I have found that Christianity and Judaism pull the believer out of himself. It is through being self-less not self-ish that we find peace, and indeed, it is an inner peace that we find. How does this strange contradiction work? It works because in prayer we are focusing on the God who made us, and yet who also lives within us. Without belief in this objectively real God, we are merely wallowing in our own selves. Christianity brings the believer into community with all sorts of folks unlike him or her, different in age, gender, race, class, interests. We rub shoulders, we share tea, we are solicitous of one another. Most of all, we worship God (not ourselves) together, sharing this common outward vision, as we act out and re-present the great liturgical drama of church or temple.

And so Christianity and Judaism urge the believer to look around and, yes, smell the roses and live in the minute, for every minute is a precious gift. But these religions do far more. They urge the believer to face and interact with the real world. We call this interaction love, brotherly love. It is the sacrifice of that precious minute given by God, for the minutes are numbered, in order to give that minute to another, a stranger, someone unlike us. We pray for others; we visit the sick, shut-in, and lonely; we support charities that support life in all its facets, joyful and sorrowful. The history of the West is the history of this urge to better our world, to care for our communities.

Within this urge, this still small voice directing us to love, lies judgment. Judgment is not popular today; we are told we must not point fingers. And yet if we do not see clearly the true nature of what is happening around us and within us, we cannot better the world, and we cannot better ourselves.

God has spoken to his creation through his chosen people over many centuries.
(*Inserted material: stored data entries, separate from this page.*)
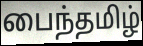
பைந்தமிழ்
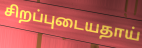
சிறப்புடையதாய்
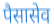
पैसासेव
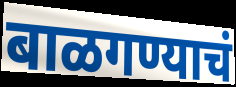
बाळगण्याचं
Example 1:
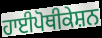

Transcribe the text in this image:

ਹਾਈਪੋਥੀਕੇਸ਼ਨ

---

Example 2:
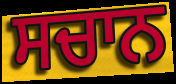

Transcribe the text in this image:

ਸਚਾਨ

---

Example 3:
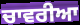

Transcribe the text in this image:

ਚਾਵਰੀਆ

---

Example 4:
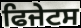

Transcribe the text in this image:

ਫਿਜੇਟਸ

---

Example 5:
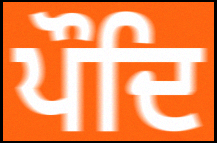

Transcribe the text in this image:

ਪੌਦਿ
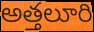
అత్తలూరి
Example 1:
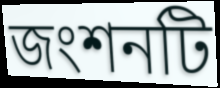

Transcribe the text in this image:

জংশনটি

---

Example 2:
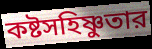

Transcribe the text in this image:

কষ্টসহিষ্ণুতার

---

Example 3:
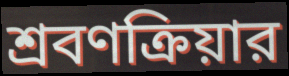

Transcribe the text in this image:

শ্রবণক্রিয়ার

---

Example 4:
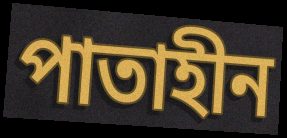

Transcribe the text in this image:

পাতাহীন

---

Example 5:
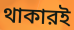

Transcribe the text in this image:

থাকারই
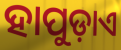
ହାପୁଡ଼ାଏ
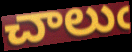
చాలుఁ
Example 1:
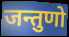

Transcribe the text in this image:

जन्तुणो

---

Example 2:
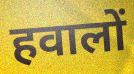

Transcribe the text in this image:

हवालों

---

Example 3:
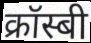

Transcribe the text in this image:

क्रॉस्बी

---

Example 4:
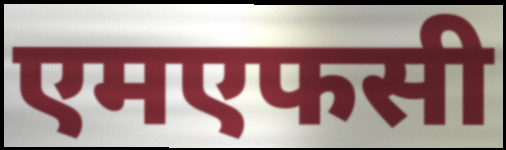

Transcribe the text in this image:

एमएफसी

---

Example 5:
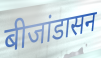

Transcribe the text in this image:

बीजांडासन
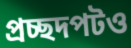
প্রচ্ছদপটও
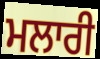
ਮਲਾਰੀ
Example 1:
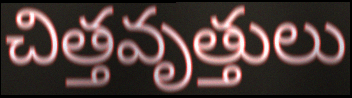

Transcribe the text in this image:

చిత్తవృత్తులు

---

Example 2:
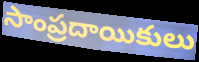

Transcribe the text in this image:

సాంప్రదాయికులు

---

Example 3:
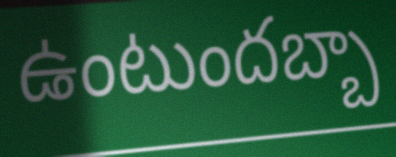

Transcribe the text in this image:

ఉంటుందబ్బా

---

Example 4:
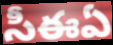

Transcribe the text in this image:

సీఈఏ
He has clearly marked the path to glory. The path takes us outside of ourselves so that God can enter those same selves. By shedding “me,” I miraculously find “me.”
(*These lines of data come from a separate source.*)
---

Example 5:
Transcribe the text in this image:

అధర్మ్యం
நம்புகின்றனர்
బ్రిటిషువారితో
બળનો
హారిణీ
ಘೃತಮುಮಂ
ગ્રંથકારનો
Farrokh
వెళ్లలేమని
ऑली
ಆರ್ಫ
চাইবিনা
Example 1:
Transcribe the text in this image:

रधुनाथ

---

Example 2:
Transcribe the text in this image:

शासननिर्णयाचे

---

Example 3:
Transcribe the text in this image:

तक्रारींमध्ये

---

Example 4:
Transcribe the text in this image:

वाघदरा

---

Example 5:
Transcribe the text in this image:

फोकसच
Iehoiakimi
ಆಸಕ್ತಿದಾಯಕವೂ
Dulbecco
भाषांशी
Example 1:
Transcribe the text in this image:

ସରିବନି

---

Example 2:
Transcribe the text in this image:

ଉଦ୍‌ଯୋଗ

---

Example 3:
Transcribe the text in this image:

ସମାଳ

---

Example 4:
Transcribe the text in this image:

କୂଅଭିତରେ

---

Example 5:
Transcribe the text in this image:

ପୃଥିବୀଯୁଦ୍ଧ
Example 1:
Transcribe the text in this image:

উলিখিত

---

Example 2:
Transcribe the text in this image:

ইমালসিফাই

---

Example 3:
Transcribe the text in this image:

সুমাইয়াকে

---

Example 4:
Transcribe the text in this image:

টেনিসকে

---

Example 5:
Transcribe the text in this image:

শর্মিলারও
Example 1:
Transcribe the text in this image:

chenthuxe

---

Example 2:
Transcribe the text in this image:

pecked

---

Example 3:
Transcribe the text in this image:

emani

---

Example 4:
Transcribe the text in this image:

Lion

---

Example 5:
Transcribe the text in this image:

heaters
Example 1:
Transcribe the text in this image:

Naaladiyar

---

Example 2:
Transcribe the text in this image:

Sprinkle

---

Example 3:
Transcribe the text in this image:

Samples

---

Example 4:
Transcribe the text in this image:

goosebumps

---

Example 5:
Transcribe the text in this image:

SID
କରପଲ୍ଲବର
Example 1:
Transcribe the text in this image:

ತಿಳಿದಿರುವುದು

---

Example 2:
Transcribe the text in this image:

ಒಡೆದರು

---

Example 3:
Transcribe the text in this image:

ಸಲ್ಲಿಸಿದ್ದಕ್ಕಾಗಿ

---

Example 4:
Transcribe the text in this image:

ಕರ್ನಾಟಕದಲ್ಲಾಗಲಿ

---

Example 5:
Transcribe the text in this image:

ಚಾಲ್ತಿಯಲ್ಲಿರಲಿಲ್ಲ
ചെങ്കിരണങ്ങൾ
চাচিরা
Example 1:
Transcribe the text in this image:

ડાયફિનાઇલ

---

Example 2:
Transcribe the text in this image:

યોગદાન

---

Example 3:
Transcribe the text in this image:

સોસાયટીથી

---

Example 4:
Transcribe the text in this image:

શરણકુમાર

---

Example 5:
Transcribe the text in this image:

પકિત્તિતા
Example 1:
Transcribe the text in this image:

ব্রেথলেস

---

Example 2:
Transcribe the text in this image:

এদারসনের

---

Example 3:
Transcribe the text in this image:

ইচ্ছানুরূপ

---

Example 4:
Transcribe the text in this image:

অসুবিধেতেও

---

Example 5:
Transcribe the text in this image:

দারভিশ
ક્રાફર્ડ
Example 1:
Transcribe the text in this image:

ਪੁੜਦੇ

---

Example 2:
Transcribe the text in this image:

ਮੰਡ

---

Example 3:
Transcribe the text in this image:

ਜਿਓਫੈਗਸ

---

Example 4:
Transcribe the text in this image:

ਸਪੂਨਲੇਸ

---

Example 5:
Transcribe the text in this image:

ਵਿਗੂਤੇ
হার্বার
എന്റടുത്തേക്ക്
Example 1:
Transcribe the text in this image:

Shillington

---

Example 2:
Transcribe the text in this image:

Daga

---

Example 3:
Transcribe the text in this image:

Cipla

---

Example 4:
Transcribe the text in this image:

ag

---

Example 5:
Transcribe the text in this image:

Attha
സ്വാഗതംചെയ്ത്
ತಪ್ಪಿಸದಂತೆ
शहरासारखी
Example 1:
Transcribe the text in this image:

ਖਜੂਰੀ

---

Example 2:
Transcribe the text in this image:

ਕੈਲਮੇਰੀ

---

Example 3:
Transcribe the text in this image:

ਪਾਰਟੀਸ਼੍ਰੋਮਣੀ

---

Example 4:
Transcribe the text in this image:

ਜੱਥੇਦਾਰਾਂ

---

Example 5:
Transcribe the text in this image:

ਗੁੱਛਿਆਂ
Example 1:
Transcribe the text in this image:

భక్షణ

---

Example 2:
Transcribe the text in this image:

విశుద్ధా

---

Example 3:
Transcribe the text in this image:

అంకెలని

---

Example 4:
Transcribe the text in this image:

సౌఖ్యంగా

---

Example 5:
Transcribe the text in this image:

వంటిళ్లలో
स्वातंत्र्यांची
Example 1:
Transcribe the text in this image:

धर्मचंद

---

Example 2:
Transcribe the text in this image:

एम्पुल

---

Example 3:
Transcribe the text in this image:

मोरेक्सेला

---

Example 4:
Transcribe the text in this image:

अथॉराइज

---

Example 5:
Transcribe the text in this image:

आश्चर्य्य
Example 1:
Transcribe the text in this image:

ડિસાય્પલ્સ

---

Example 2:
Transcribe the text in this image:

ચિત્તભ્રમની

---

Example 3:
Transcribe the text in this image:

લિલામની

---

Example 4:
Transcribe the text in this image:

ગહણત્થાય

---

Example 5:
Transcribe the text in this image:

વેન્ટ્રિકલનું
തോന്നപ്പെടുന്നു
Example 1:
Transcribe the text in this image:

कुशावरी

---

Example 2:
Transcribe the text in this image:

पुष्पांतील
One of the ways God has shown us how to do this is through simple thankfulness. The psalms are full of thanksgiving to God. To pray the psalms is to leave no room for depression. To offer oneself up is to know joy. It’s as simple as that. The Lord’s Prayer opens with praise that pulls us heavenward: Our Father, hallowed be thy name, thy kingdom come… Thanksgiving lives inside every word of praise.

And so this Thanksgiving Day, I look around me at my world, my nation, my community, my own heart. I try to see honestly, and I see generations of children raised in the cult of mindfulness. I see them highly mindful of their self-esteem, prone to take offense, demanding and self-righteous. They have lost themselves in themselves, as though whirling downwards, pulled into a vortex where depression imprisons them.

But on this Sunday before Advent and before Thanksgiving, I also look around me and see churches and temples where true thanksgiving is offered to a very real and loving Creator. I see voices raised together, not always in tune, singing thanksgiving and praise. I see love weaving among these communities of true believers who thank, not the stars, but the living and Almighty God for their very breath. I see islands of faith that show us how to be free from ourselves, not enslaved by ourselves. We do this by giving thanks to God for life, liberty, and the pursuit of happiness.

Today is called in our Anglican tradition “Stir-up Sunday,” named after Thomas Cranmer’s powerful Collect, the collecting or gathering prayer for this day, written in the sixteenth century:

“Stir up, we beseech thee, O Lord, the wills of thy faithful people; that they, plenteously bringing forth the fruit of good works, may by thee be plenteously rewarded; through Jesus Christ our Lord. Amen.”

This is one of the many prayers that have formed the Western tradition. In this prayer we are called to act, to care for those around us, and through the caring itself we are interiorly rewarded. We will be changed.

And so, we look to the season of Advent, the four weeks that proclaim the advent of God becoming man, the Incarnation, the Christ child born in a stable. How do we prepare ourselves for this great coming? We give thanks, and in the giving thanks we receive God, we know joy. It is his chosen path. The way is clear.